Imaging of I Zw 18 by JWST

II. Spatially resolved star formation history

¹ Department of Astronomy, The Oskar Klein Centre, Stockholm University, AlbaNova, 10691 Stockholm, Sweden
² Jet Propulsion Laboratory, California Institute of Technology, 4800 Oak Grove Dr., Pasadena, CA 91109, USA
³ Space Telescope Science Institute, 3700 San Martin Drive, Baltimore, MD 21218, USA
⁴ UK Astronomy Technology Centre, Royal Observatory, Blackford Hill, Edinburgh EH9 3HJ, UK
⁵ Chalmers University of Technology, Dept. Space, Earth and Environment, Onsala Space Observatory, 439 92 Onsala, Sweden
⁶ Stratospheric Observatory for Infrared Astronomy, NASA Ames Research Center, Mail Stop 204-14, Moffett Field, CA 94035, USA
⁷ Astronomy and Astrophysics Research Group, Dep. of Physics and Astrophysics, V.U. Brussel, Pleinlaan 2, 1050 Brussels, Belgium
⁸ Leiden Observatory, Leiden University, PO Box 9513, 2300 RA Leiden, The Netherlands
⁹ Institute for Astronomy, University of Edinburgh, Blackford Hill, Edinburgh EH9 3HJ, UK
¹⁰ Department of Physics & Astronomy, Johns Hopkins University, 3400 N. Charles St., Baltimore, MD 21218, USA
¹¹ Dept. of Astrophysics, University of Vienna, Türkenschanzstr. 17, 1180 Vienna, Austria
¹² ETH Zürich, Institute for Particle Physics and Astrophysics, Wolfgang-Pauli-Str. 27, 8093 Zürich, Switzerland
¹³ Max-Planck-Institut für Astronomie (MPIA), Königstuhl 17, 69117 Heidelberg, Germany
¹⁴ Université Paris-Saclay, Université Paris Cité, CEA, CNRS, AIM, 91191 Gif-sur-Yvette, France

Received: 7 May 2024
Accepted: 24 June 2024

Abstract

Context. The blue compact dwarf (BCD) galaxy I Zw 18 is one of the most metal-poor (Z ∼ 3% Z_⊙) star-forming galaxies known in the local Universe. Since its discovery, the evolutionary status of this system has been at the center of numerous debates within the astronomical community.

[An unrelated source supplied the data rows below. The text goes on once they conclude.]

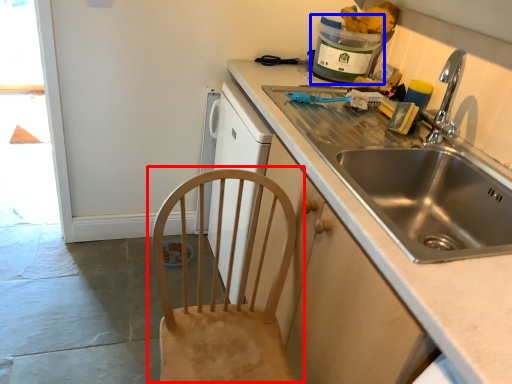
Question: Among these objects, which one is farthest to the camera, chair (highlighted by a red box) or appliance (highlighted by a blue box)?

Choices:
 (A) chair
 (B) appliance

Answer: (B)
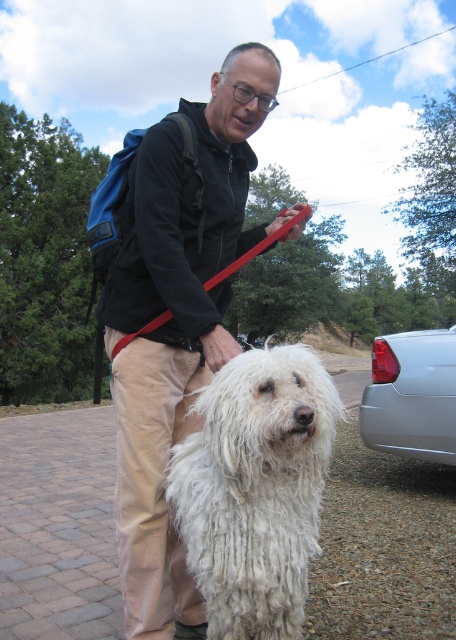
Who is shorter, black matte jacket at center or white fluffy dog at center?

Aims. We aim to probe and resolve the stellar populations of I Zw 18 in the near-IR using JWST/NIRCam’s unprecedented imaging spatial resolution and sensitivity. Additionally, our goal is to derive the spatially resolved star formation history (SFH) of the galaxy within the last 1 Gyr, and to provide constraints for older epochs.

Methods. We used the point spread function fitting photometry package DOLPHOT to measure positions and fluxes of point sources in the F115W and F200W filters’ images of I Zw 18, acquired as part of the JWST GTO ID 1233 (PI: Meixner). Furthermore, to derive I Zw 18’s SFH, we applied a state-of-the-art color-magnitude diagram (CMD) fitting technique (SFERA 2.0), using two independent sets of stellar models: PARSEC-COLIBRI and MIST.

Results. Our analysis of I Zw 18’s CMD reveal three main stellar populations: one younger than ∼30 Myr, mainly associated with the northwest star-forming (SF) region; an intermediate-age population (∼100 − 800 Myr), associated with the southeast SF region; and a red and faint population, linked to the underlying halo of the galaxy, older than 1 Gyr and possibly as old as 13.8 Gyr. The main body of the galaxy shows a very low star formation rate (SFR) of ~10^-4M_⊙ yr⁻¹ between 1 and 13.8 Gyr ago. In the last billion years, I Zw 18 shows an increasing trend, culminating in two strong bursts of SF around ∼10 and ∼100 Myr ago. Notably, I Zw 18 Component C mimics the evolution of the main body, but with lower SFRs on average.

Conclusions. Our results confirm that I Zw 18 is populated by stars of all ages, without any major gaps. Thus, I Zw 18 is not a truly young galaxy, but rather a system characterized by an old underlying stellar halo, in agreement with what has been found in other BCDs by similar studies. The low SF activity exhibited at epochs older than 1 Gyr is in agreement with the “slow cooking" dwarf scenario proposed in the literature, and could have contributed to its low metal content. The galaxy is now experiencing its strongest episode of star formation (∼ 0.6 M_⊙ yr⁻¹) mainly located in the northwest region. A recent gravitational interaction between the main body and Component C is the most likely explanation for this starburst.